SUPPLIED INFORMATION ::
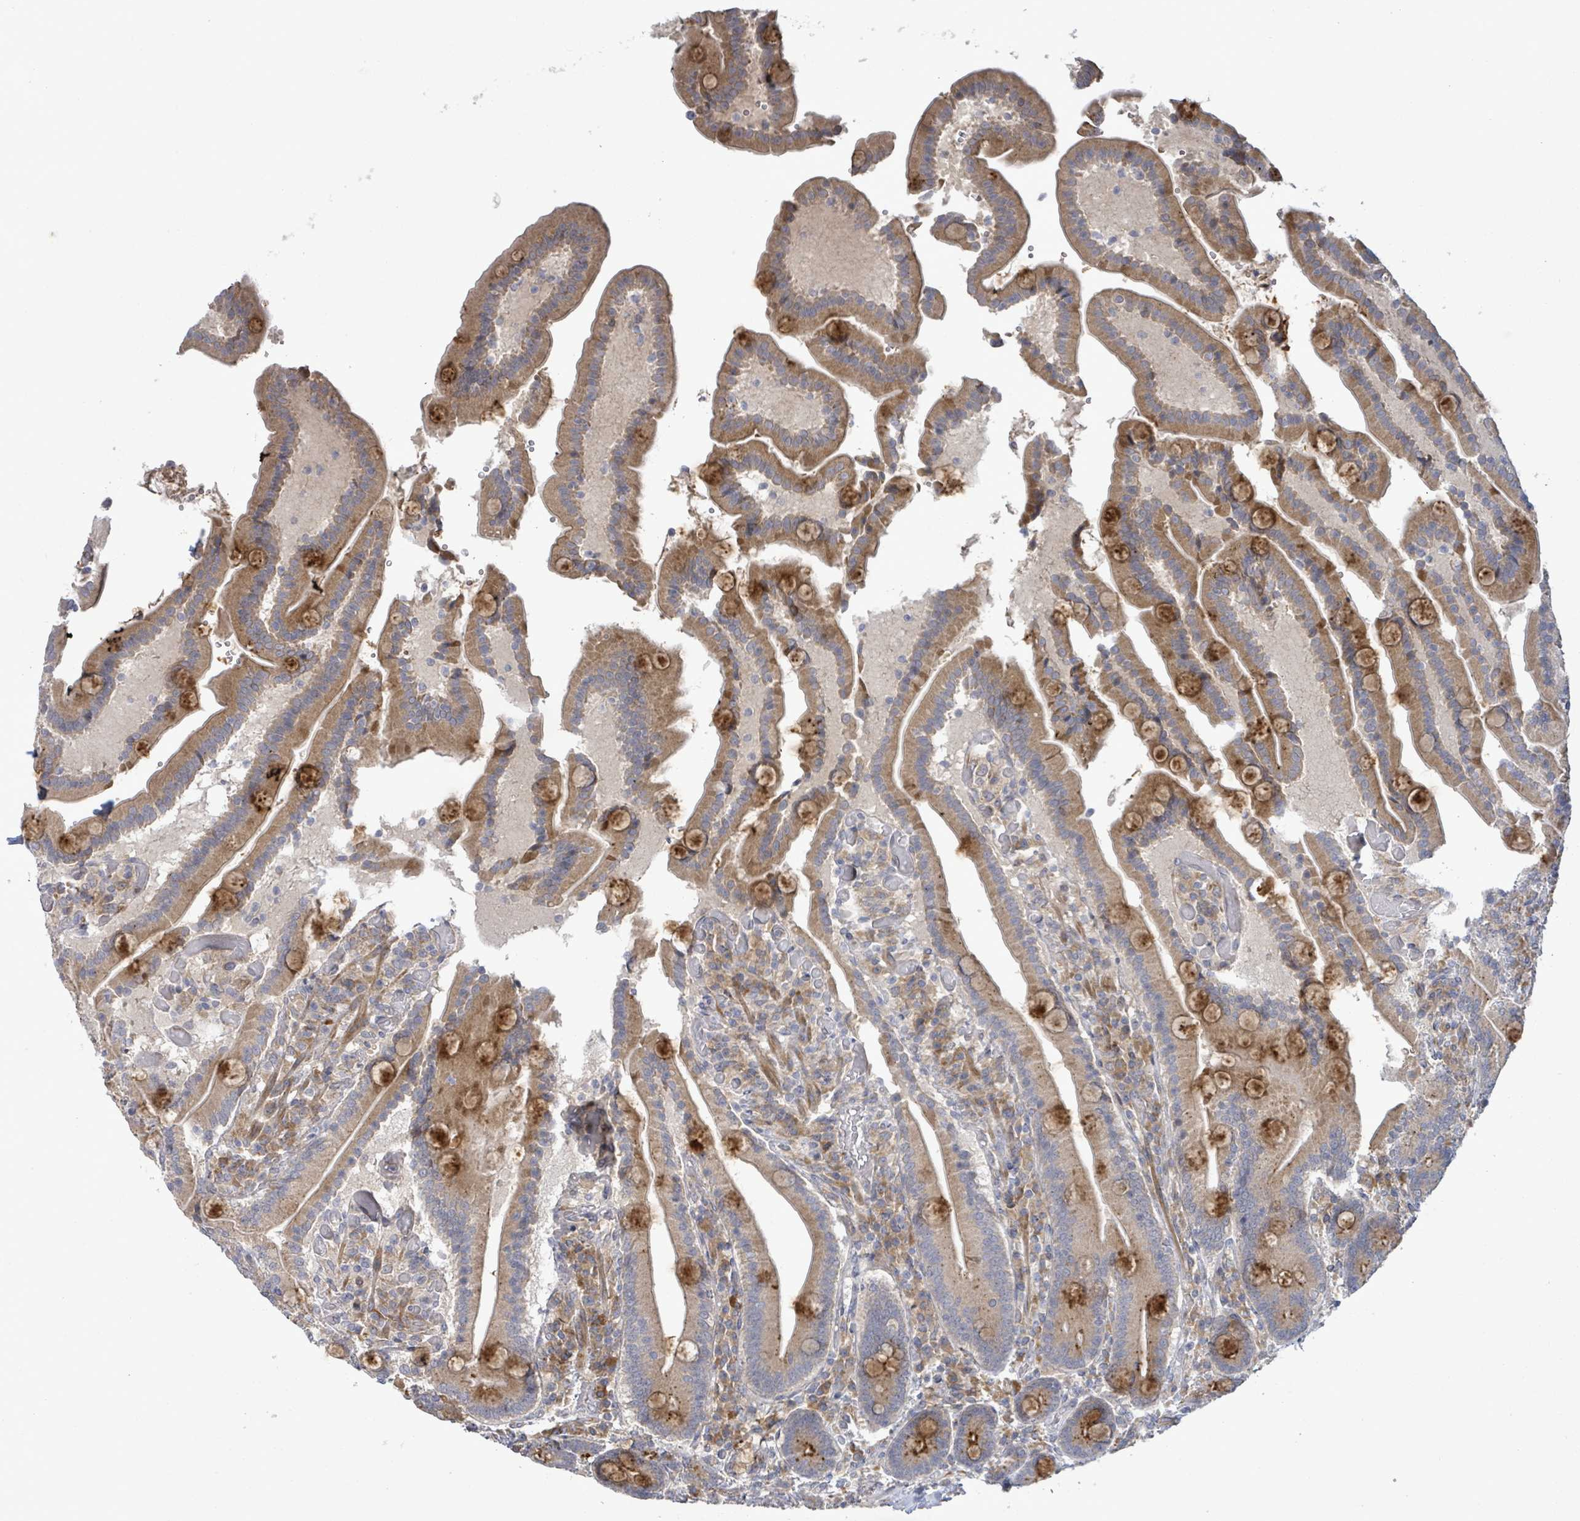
{"staining": {"intensity": "strong", "quantity": "25%-75%", "location": "cytoplasmic/membranous"}, "tissue": "duodenum", "cell_type": "Glandular cells", "image_type": "normal", "snomed": [{"axis": "morphology", "description": "Normal tissue, NOS"}, {"axis": "topography", "description": "Duodenum"}], "caption": "A micrograph showing strong cytoplasmic/membranous staining in about 25%-75% of glandular cells in normal duodenum, as visualized by brown immunohistochemical staining.", "gene": "SLIT3", "patient": {"sex": "female", "age": 62}}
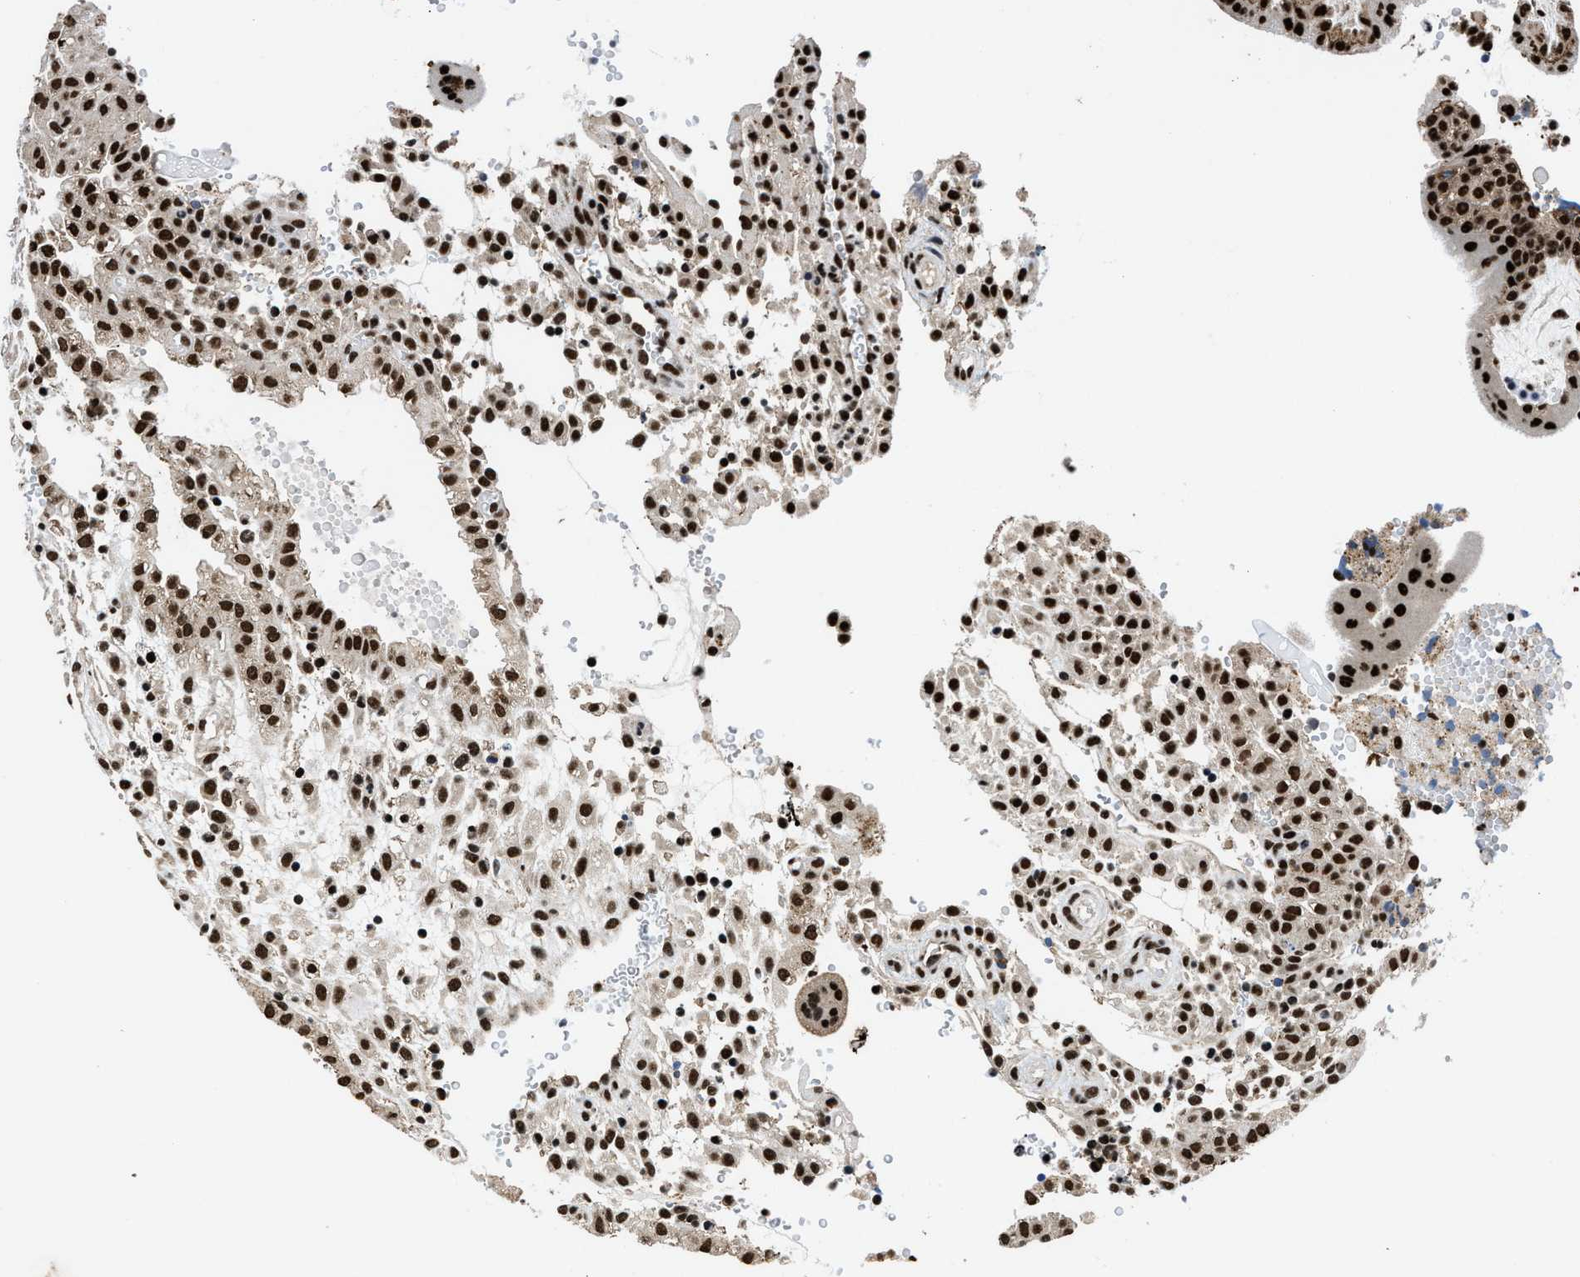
{"staining": {"intensity": "strong", "quantity": ">75%", "location": "cytoplasmic/membranous,nuclear"}, "tissue": "placenta", "cell_type": "Decidual cells", "image_type": "normal", "snomed": [{"axis": "morphology", "description": "Normal tissue, NOS"}, {"axis": "topography", "description": "Placenta"}], "caption": "A high amount of strong cytoplasmic/membranous,nuclear positivity is appreciated in about >75% of decidual cells in normal placenta. The protein is shown in brown color, while the nuclei are stained blue.", "gene": "HNRNPF", "patient": {"sex": "female", "age": 18}}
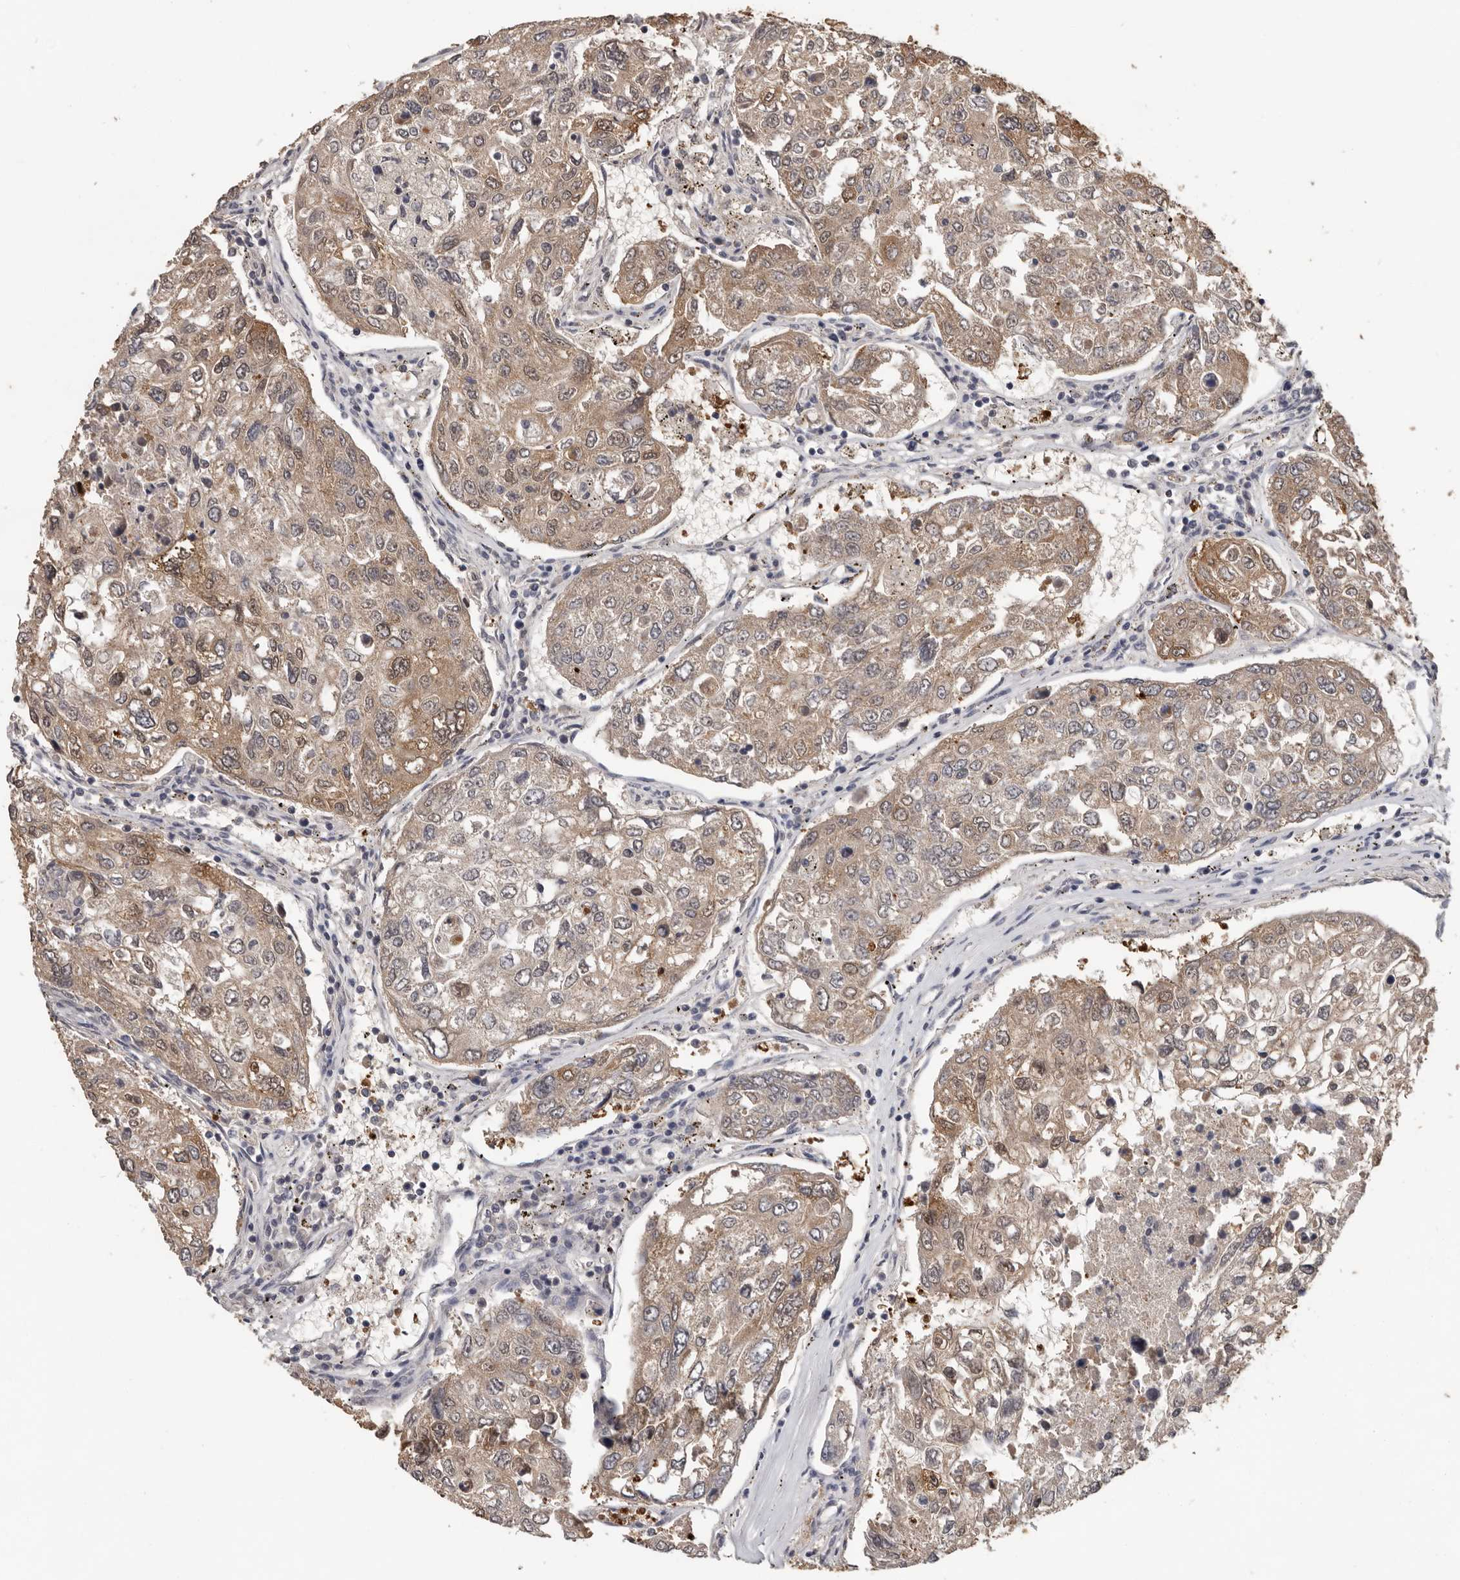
{"staining": {"intensity": "moderate", "quantity": ">75%", "location": "cytoplasmic/membranous,nuclear"}, "tissue": "urothelial cancer", "cell_type": "Tumor cells", "image_type": "cancer", "snomed": [{"axis": "morphology", "description": "Urothelial carcinoma, High grade"}, {"axis": "topography", "description": "Lymph node"}, {"axis": "topography", "description": "Urinary bladder"}], "caption": "Tumor cells demonstrate medium levels of moderate cytoplasmic/membranous and nuclear expression in approximately >75% of cells in human urothelial cancer.", "gene": "MTF1", "patient": {"sex": "male", "age": 51}}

EXERCISE DETAILS :: Retype the data exactly; images stay out.

ANSWER SECTION ::
{"staining": {"intensity": "strong", "quantity": "25%-75%", "location": "cytoplasmic/membranous"}, "tissue": "duodenum", "cell_type": "Glandular cells", "image_type": "normal", "snomed": [{"axis": "morphology", "description": "Normal tissue, NOS"}, {"axis": "topography", "description": "Duodenum"}], "caption": "A micrograph showing strong cytoplasmic/membranous staining in about 25%-75% of glandular cells in normal duodenum, as visualized by brown immunohistochemical staining.", "gene": "SLIT3", "patient": {"sex": "female", "age": 62}}
{"staining": {"intensity": "strong", "quantity": ">75%", "location": "cytoplasmic/membranous,nuclear"}, "tissue": "placenta", "cell_type": "Decidual cells", "image_type": "normal", "snomed": [{"axis": "morphology", "description": "Normal tissue, NOS"}, {"axis": "topography", "description": "Placenta"}], "caption": "A high amount of strong cytoplasmic/membranous,nuclear positivity is appreciated in about >75% of decidual cells in normal placenta. The protein is shown in brown color, while the nuclei are stained blue.", "gene": "HNRNPF", "patient": {"sex": "female", "age": 18}}
{"staining": {"intensity": "moderate", "quantity": ">75%", "location": "cytoplasmic/membranous,nuclear"}, "tissue": "urothelial cancer", "cell_type": "Tumor cells", "image_type": "cancer", "snomed": [{"axis": "morphology", "description": "Urothelial carcinoma, High grade"}, {"axis": "topography", "description": "Lymph node"}, {"axis": "topography", "description": "Urinary bladder"}], "caption": "Tumor cells demonstrate medium levels of moderate cytoplasmic/membranous and nuclear expression in approximately >75% of cells in human urothelial cancer.", "gene": "MTF1", "patient": {"sex": "male", "age": 51}}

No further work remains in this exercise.